Попугаи ара и туканы ждали, что будет дальше.
Солнце поднималось все выше.
От воды шел густой пар, который перемещался в сторону юга.
На мертвое тело тучами садились мухи, и МакКрэкен пытался их отогнать, машинально взмахивая рукой.
Послышался легкий всплеск.
В широком створе реки появилась длинная лодка, в которой гребли трое полуголых туземцев.
Они медленно подплыли и пристали к берегу в пяти метрах от шотландца.
Спрыгнули на землю и, встав в ногах покойного, долго глядели на него в почтительном молчании.
Потом тот, который, по-видимому, был у них за главного, невысокий мужчина крепкого телосложения, жестами сообщил шотландцу, что ниже по реке много людей, похожих на него.
В завершение он показал рукой на пирогу, вручил шотландцу самодельное весло, которое держал в руке, и быстрой походкой направился в чащу в сопровождении своих товарищей.
Только тогда Джон МакКрэкен решил, что пора навсегда похоронить свое прошлое.

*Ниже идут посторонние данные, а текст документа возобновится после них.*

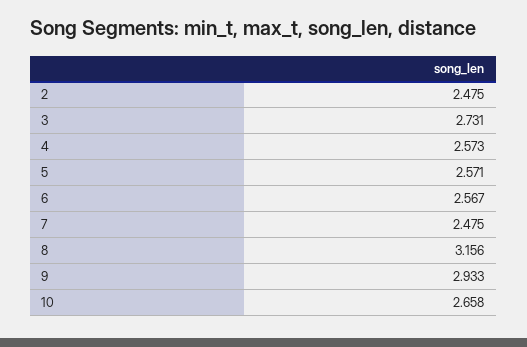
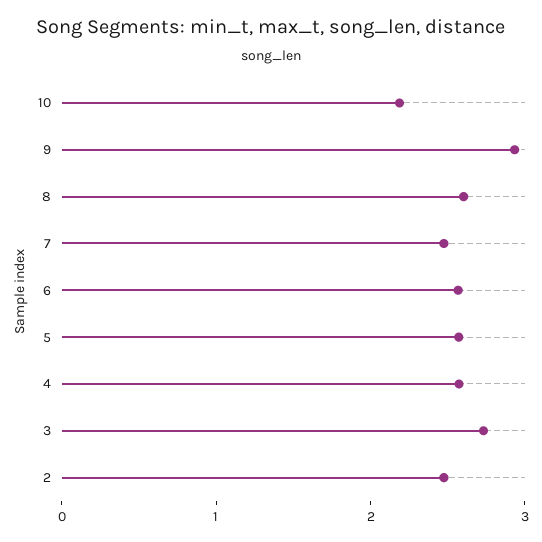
8: 3.156 -> 2.6
10: 2.658 -> 2.2

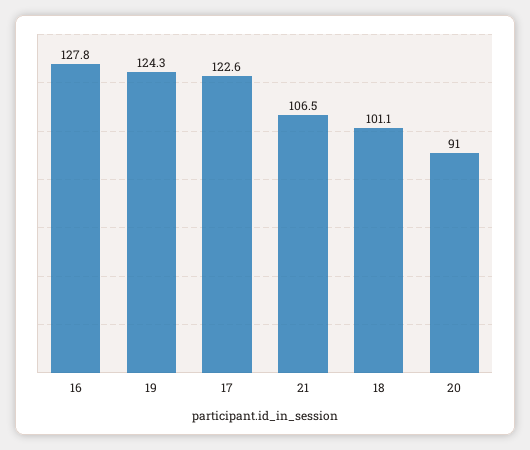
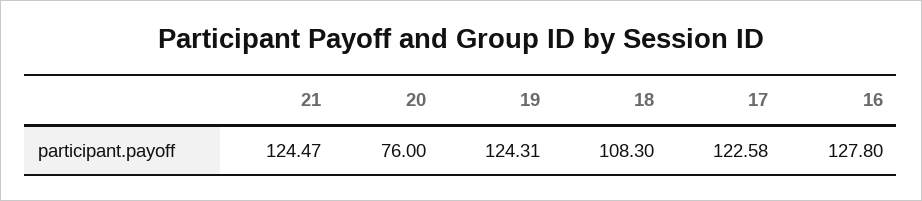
21: 106.5 -> 124.47
18: 101.1 -> 108.3
20: 91 -> 76

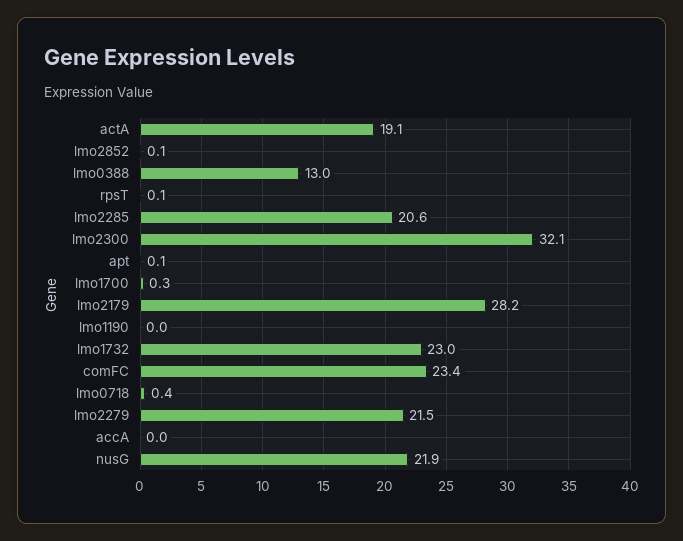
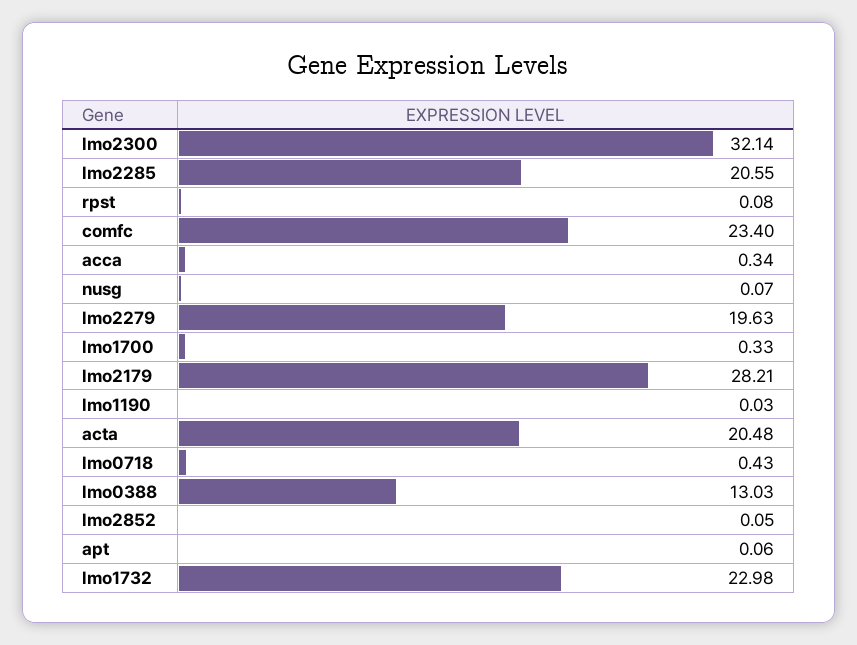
actA: 19.1 -> 20.48
lmo2279: 21.5 -> 19.63
accA: 0 -> 0.34
nusG: 21.9 -> 0.07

Джимми Эйнджел — Король Неба — был среднего роста и наделен потрясающей физической силой. У него были каштановые волосы, очень светлые глаза, огромные ручищи, однако больше всего притягивала к себе внимание насмешливая улыбка, лишь изредка исчезавшая с его губ; из-за нее создавалось ложное впечатление, будто он ни к чему не относится серьезно.

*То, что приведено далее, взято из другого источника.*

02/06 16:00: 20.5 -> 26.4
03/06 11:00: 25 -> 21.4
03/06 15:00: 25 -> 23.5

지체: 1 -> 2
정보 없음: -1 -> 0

По свидетельству его бесчисленных друзей, эта улыбка доставила ему немало неприятностей, хотя также помогла выйти из множества передряг, поскольку при знакомстве с ним люди обычно реагировали по-разному: либо сразу проникались симпатией, либо испытывали непреодолимое желание двинуть в зубы.
Впрочем, двинуть в зубы Джимми Эйнджелу, честно говоря, было довольно затруднительно. Мало того что он был силен как бык, еще он владел большинством трюков и приемов, которые пускали в ход почти во всех пивных и борделях на свете, поскольку ему не раз пришлось испытать их на собственной шкуре.
Джимми был весельчаком, жизнелюбом, выдумщиком, человеком увлекающимся и отважным, хотя зачастую излишне самонадеянным.
Поэтому в тот вечер, когда он шумно гулял в компании нескольких приятелей и полудюжины пышнотелых мулаток и какой-то человек в безукоризненно белом костюме, остановившись возле него, сказал хриплым голосом: «Меня уверяли, будто вы лучший пилот на свете и сумели бы приземлиться даже на стол…» — Джимми тут же нашелся:
— Сначала придется убрать стаканы.
Хотя имя его уже прогремело на трех континентах, этот самоуверенный ответ впоследствии добавил ему еще больше популярности.
Кто-то много лет спустя заикнулся было о том, что эту фразу следовало выбить на его надгробии, однако в действительности у Короля Неба никогда не было надгробия, даже могильного камня, чтобы выбить на нем хотя бы слово.
— У вас найдется пара минут, чтобы поговорить? — не отставал от него франт в белом костюме, на груди которого красовалась золотая цепь от часов, больше смахивавшая на якорную.
— Сейчас? — удивился летчик.
— А когда же еще? — невозмутимо ответил незнакомец. — Мне сказали, что на рассвете вы летите в Боготу.
— Так оно и есть… — подтвердил Джимми, рывком поднявшись с места. — Я на секунду! — объявил он. — И смотрите у меня: тому, кто дотронется до Флоральбы, шею сверну.
Он вышел на просторный балкон, глубоко вдохнул в себя густой воздух панамской ночи, обвел взглядом широкую бухту, в которой десятки судов дожидались очереди, чтобы пройти из Тихого океана в Карибское море, несколько раз тряхнул головой, словно желая прояснить сознание, обернулся к незнакомцу с необычной золотой цепью и сказал:
— Я вас слушаю.
— Как бы вы отнеслись к предложению заработать пятнадцать тысяч долларов?
— Откровенно говоря, идиотский вопрос, — ответил американец, продолжая улыбаться. — И как вы наверно понимаете, я оставил друзей вовсе не для того, чтобы выслушивать глупости. Кто же не хочет заработать такую сумму? Только вот мало кому удается. К чему вы клоните?